Finance Minister Roy McTaggart may be correct in saying Cayman’s unfunded pension liabilities are “not a reason for immediate concern”.
That does not necessarily mean there is – again using his words – “no cause for alarm”.
In our view, government’s failure to spend the recommended $18.4 million annually that it will take to address the shortfall over the next 20 years is a cause for grave concern, if not outright alarm.
And it begs the question: Why?
Government has the figures at its disposal: To address the $197.2 public pension shortfall, it must spend more than $18.4 million annually over the next two decades. If the government does not, it will be faced with even steeper obligations. Worst-case scenario, it will be unable to honour its commitment to pensioners who retired under the previous defined-benefit plan.
To argue that because government is currently able to make monthly pension payments there is no cause to worry is to miss the bigger picture. Skimping on payments now only leads to bigger payments in the future. (In 2016, consultants advised government to spend about $16 million annually over 20 years to eliminate the unfunded liability. In 2020, another valuation will again revise the estimates.) But as the Compass reported this week, government spent only $10 million last year to fund past service liabilities – a little over half of what is required.

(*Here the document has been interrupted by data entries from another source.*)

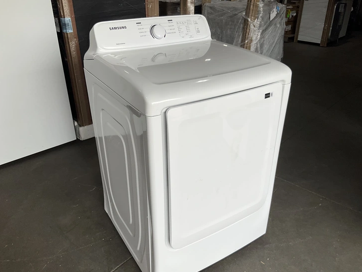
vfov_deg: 46.8
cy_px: 140
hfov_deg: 60.0
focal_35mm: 30
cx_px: 183
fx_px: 314
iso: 25
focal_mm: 3
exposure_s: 1/422
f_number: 1.8
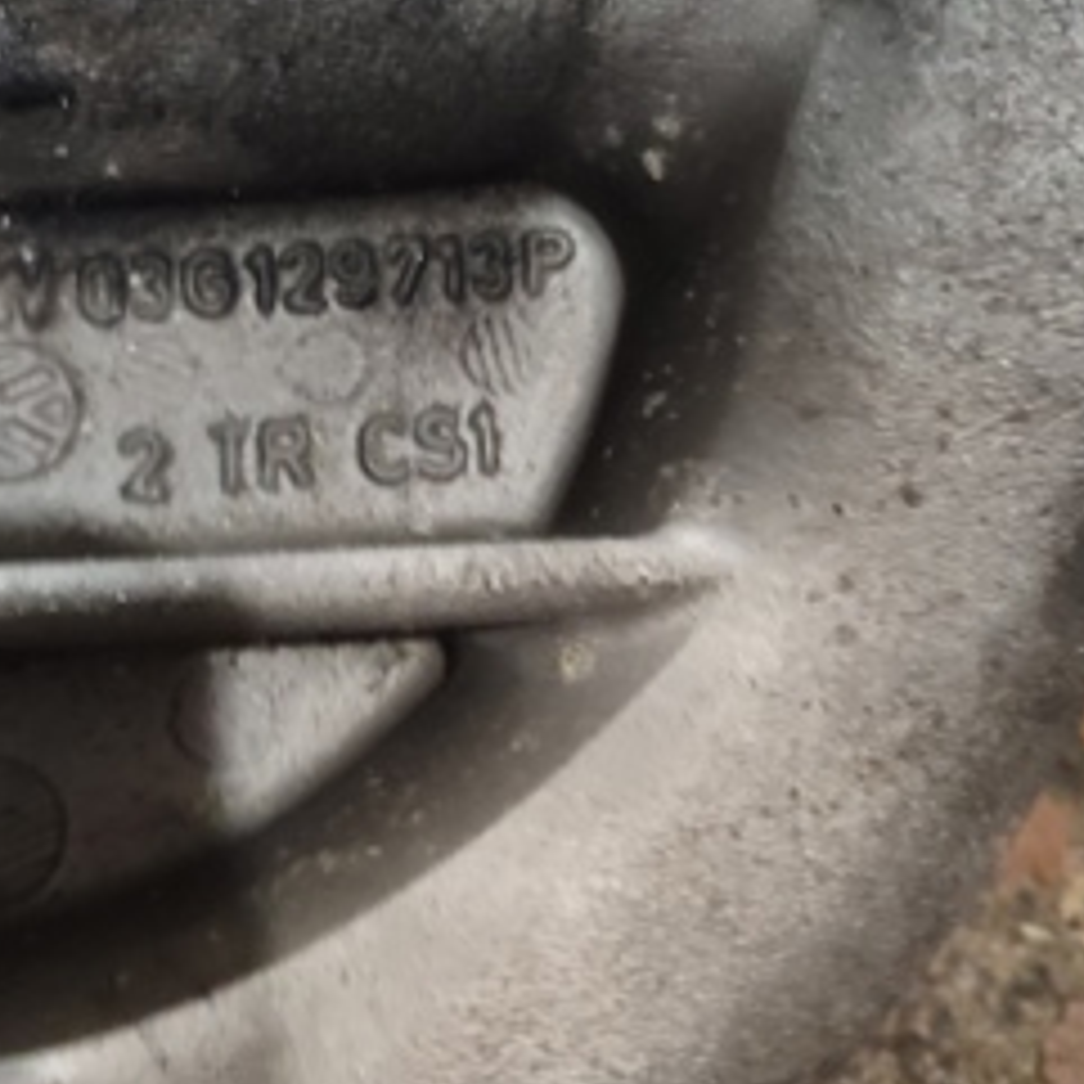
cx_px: 378
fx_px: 1559
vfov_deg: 37.3
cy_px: 256
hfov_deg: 38.0
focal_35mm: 44
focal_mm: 5.95
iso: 4182
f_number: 1.89
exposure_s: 1/17
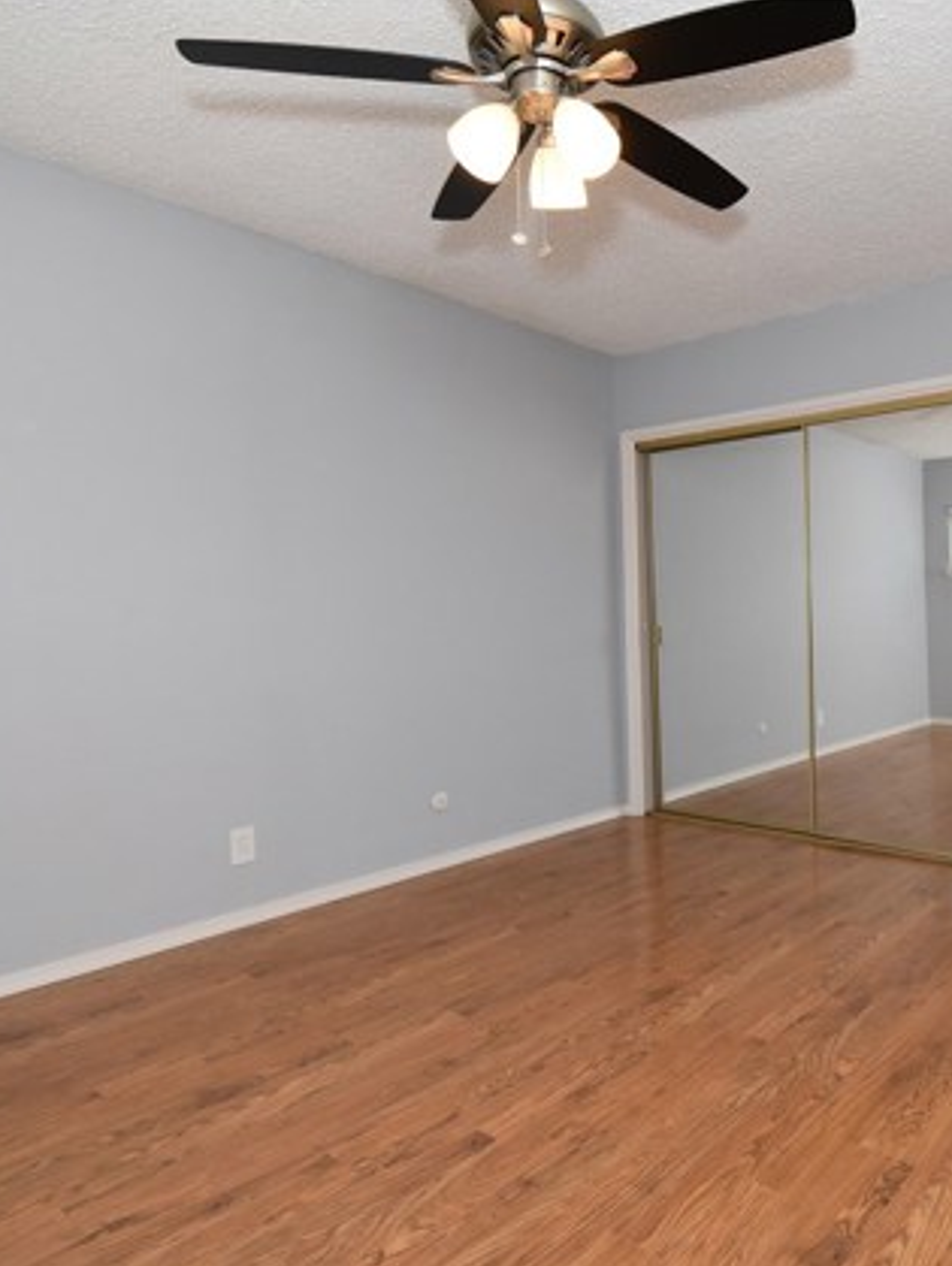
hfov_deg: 57.4
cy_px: 638
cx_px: 737
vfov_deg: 76.3
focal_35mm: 22
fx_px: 805
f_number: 8
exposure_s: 1/250
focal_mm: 10
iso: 1000
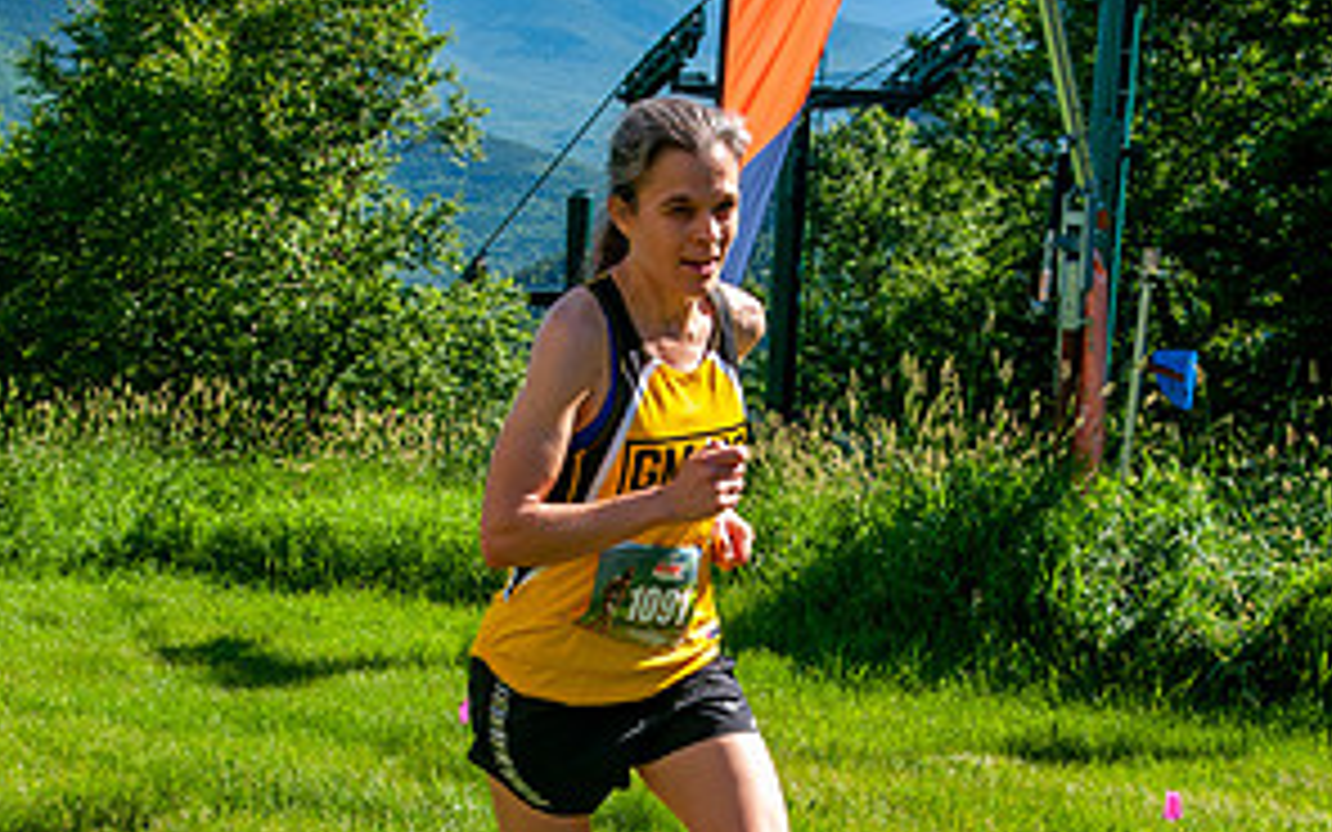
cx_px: 664
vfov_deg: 16.3
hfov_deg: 26.1
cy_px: 715
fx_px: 2868
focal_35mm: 79
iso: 200
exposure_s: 1/400
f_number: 8
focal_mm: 34
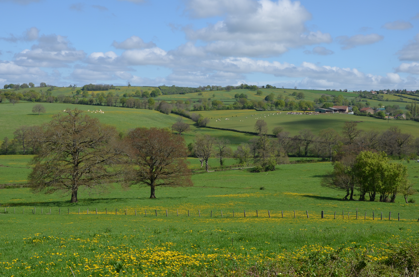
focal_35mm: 60
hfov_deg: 33.5
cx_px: 210
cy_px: 138
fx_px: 697
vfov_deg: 22.5
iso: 100
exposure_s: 1/320
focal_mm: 40
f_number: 9
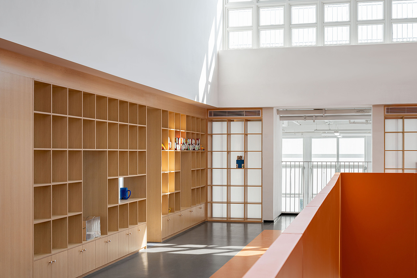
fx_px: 579
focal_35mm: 50
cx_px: 208
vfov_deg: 27.0
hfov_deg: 39.6
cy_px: 139
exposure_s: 1/80
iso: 100
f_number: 8
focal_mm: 50
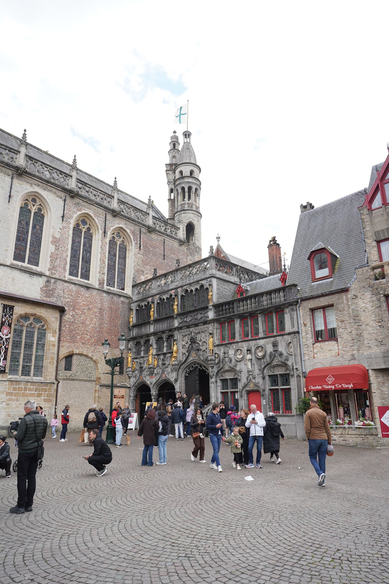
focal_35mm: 24
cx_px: 194
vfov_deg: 73.7
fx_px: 389
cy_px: 292
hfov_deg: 53.1
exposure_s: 1/100
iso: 100
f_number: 8
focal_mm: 24
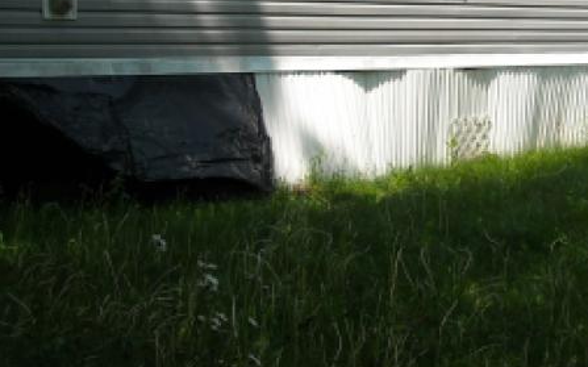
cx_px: 418
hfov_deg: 24.2
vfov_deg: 15.0
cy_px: -20
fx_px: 1362
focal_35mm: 85
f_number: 2.8
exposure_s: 1/738
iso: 64
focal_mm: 5.7
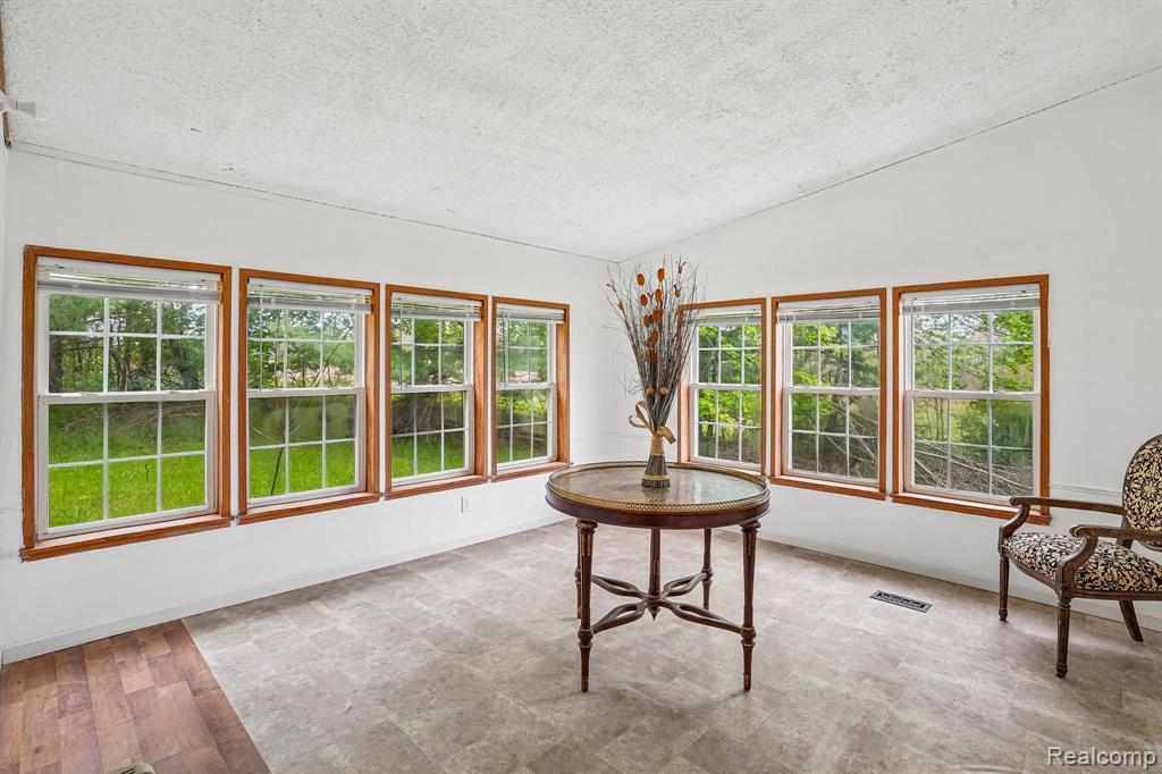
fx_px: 516
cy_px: 387
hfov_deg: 96.8
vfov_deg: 73.7
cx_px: 581
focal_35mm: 16
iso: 400
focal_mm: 16
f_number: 8
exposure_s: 1/15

This year’s budget included $11.1 million for the payments, boosted by $4 million in supplemental spending approved by legislators last month.
Financial Secretary Kenneth Jefferson told the Compass that lawmakers could allocate even more money before year’s end if they record a greater-than-expected surplus, bringing it closer to the $18.4 million target. We do not see the logic of taking such a piecemeal approach.
Why not budget for the full payment at the outset, and do away with all this uncertainty?
Even more concerning, if not alarming, is the fact that this particular IOU is not government’s only unfunded liability. In fact, it almost pales in comparison to astronomical anticipated healthcare liabilities for current and retired civil servants – estimated at $1.7 billion over 20 years (in current dollars) in 2017.
Last spring, Financial Secretary Jefferson warned the Public Accounts Committee that, left unchecked, the healthcare obligation could reach hundreds of millions of dollars per year, overwhelming the government’s budget.
Still, our leaders have been unable to make even the most modest changes to prevent careening off this projected fiscal cliff.
If anything, we would take comfort in seeing our elected officials express a bit of alarm when discussing these issues, if only to signal that they understand the gravity of the situation.
Better yet, we wish they would act to address these looming obligations instead of kicking the can down the road.